> BRANO DA LEGGERE
▬▬▬▬▬▬▬▬▬▬
La disomogeneità delle risposte, la frequente mancanza di motivazioni circa la scelta del presidio e quanto riscontrato nella pratica clinica sono confluite quindi nel quesito che sta alla base dell’elaborato: “Qual è il metodo da scegliere per la rilevazione della temperatura corporea del paziente di terapia intensiva e cosa ci permette di dire che questo è veramente il più adatto?”
Per provare ad ottenere una risposta chiara ed attendibile, cercando anche di capire in base a cosa affermiamo che un presidio è migliore di un altro, è stata seguita la strada della ricerca bibliografica così da trovare articoli contenenti studi, lavori e prove di efficacia inerenti all’argomento. L’obiettivo vuole essere quindi quello di rispondere alla domanda di partenza, così da poter affermare se esiste un presidio più adatto di altri per rilevare il dato temperatura corporea. Inoltre sarà importante individuare che qualità deve avere tale strumento per poterlo fortemente consigliare e scegliere nella pratica assistenziale.
Il problema in questione non è una novità per l’ambito infermieristico infatti, già alla fine degli anni novanta, alcuni ricercatori si sono posti la domanda e sono stati pubblicati studi il cui scopo era capire quale fosse il miglior presidio ovvero, come dicono i colleghi americani, the best to measure body temperature (3), (4).
▬▬▬▬▬▬▬▬▬▬
[Voci del dataset]
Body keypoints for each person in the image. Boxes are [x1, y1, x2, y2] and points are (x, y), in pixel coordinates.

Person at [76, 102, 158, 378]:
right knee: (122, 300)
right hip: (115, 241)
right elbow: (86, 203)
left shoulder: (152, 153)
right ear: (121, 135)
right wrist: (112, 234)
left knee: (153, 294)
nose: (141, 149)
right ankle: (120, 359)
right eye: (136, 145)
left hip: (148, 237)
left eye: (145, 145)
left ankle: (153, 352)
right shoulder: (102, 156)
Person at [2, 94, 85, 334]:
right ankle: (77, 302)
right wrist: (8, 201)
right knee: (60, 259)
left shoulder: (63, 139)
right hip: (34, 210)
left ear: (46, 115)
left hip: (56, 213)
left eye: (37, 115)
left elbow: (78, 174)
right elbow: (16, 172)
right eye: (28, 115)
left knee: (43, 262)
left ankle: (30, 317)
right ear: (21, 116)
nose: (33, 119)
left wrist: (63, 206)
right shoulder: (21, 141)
▬▬▬▬▬▬▬▬▬▬
> CONSEGNE
1 > Secondo il brano sulla temperatura corporea in terapia intensiva, in quale periodo alcuni ricercatori si erano già posti la stessa domanda?
2 > Prosegui il brano sulla temperatura corporea in terapia intensiva dopo la sua ultima frase.

> RISPOSTE AGLI ESERCIZI
1 > Già alla fine degli anni novanta.

2 >
L’interesse infermieristico per l’argomento non è solo rimarcato dal Modello delle Prestazioni Infermieristiche o dal fatto che la TC sia considerata saggiamente parametro vitale per l’uomo, ma dalla professionalità e importanza che hanno ad oggi gli infermieri. Queste caratteristiche danno alla categoria infatti la possibilità e il dovere di chiedere e consigliare, ciascuno alla propria Azienda Ospedaliera ad esempio, l’acquisto di un presidio piuttosto di un altro più attendibile e sicuro per i pazienti assistiti. Non si dimentichi inoltre che il dato è misurato e registrato dagli infermieri che, avendo anche le competenze necessarie per intervenire in maniera primaria su stati di alterazione della TC, non possono permettersi di subire in maniera passiva decisioni riguardanti i metodi di erogazione dell’assistenza. Tutto nell’interesse dei pazienti assistiti ai quali vengono assicurati interventi infermieristici e medici appropriati e sicuri; decisioni prese sulla base di dati raccolti in maniera accurata e precisa.

METODI

REVISIONE DELLA LETTERATURA: BANCHE DATI E KEY WORDS
Per rispondere al quesito di partenza si è passati attraverso una revisione della letteratura che è stata effettuata consultando banche dati on line; in particolar modo è stato utilizzato il motore di ricerca PubMed per Medline che ha fornito un discreto numero di articoli di interesse ai fini dell’elaborato. Per limitare il campo di ricerca è stato utilizzato il thesaurus MeSH anche se spesso le subheadings proposte inserendo le parole chiave, non andavano a indagare il problema; altre risultavano poco utili per restringere il campo o viceversa lo limitavano troppo. Sono state consultate anche le banche dati Cinahl e Cochrane.
Le parole chiave utilizzate per la ricerca degli articoli sono state: Intensive Care Unit, Thermometers, Temperature measurement, Accuracy, Reliability.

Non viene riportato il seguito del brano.